[EXERCISE PROMPT] Swap "Koop Nu" for "Bestel Nu" in the entries below, starting with the line with "Toegevoegd aan verlanglijstje" and going on through the line with "NL863783636B01". Write those lines out again with nothing else changed.

Entries listed in a dataset:
• • • • •

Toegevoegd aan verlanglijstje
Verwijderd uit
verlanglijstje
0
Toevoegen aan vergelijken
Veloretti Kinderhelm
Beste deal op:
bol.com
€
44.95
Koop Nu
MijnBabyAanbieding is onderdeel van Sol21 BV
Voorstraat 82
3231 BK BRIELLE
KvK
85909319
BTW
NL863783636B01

• • • • •

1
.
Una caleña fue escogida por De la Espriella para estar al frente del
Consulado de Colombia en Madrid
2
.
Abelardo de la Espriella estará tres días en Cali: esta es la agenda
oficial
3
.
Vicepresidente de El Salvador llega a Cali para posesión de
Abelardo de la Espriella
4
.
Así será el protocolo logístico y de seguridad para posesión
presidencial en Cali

• • • • •

[ANSWER TO THE PROBLEM]
Toegevoegd aan verlanglijstje
Verwijderd uit
verlanglijstje
0
Toevoegen aan vergelijken
Veloretti Kinderhelm
Beste deal op:
bol.com
€
44.95
Bestel Nu
MijnBabyAanbieding is onderdeel van Sol21 BV
Voorstraat 82
3231 BK BRIELLE
KvK
85909319
BTW
NL863783636B01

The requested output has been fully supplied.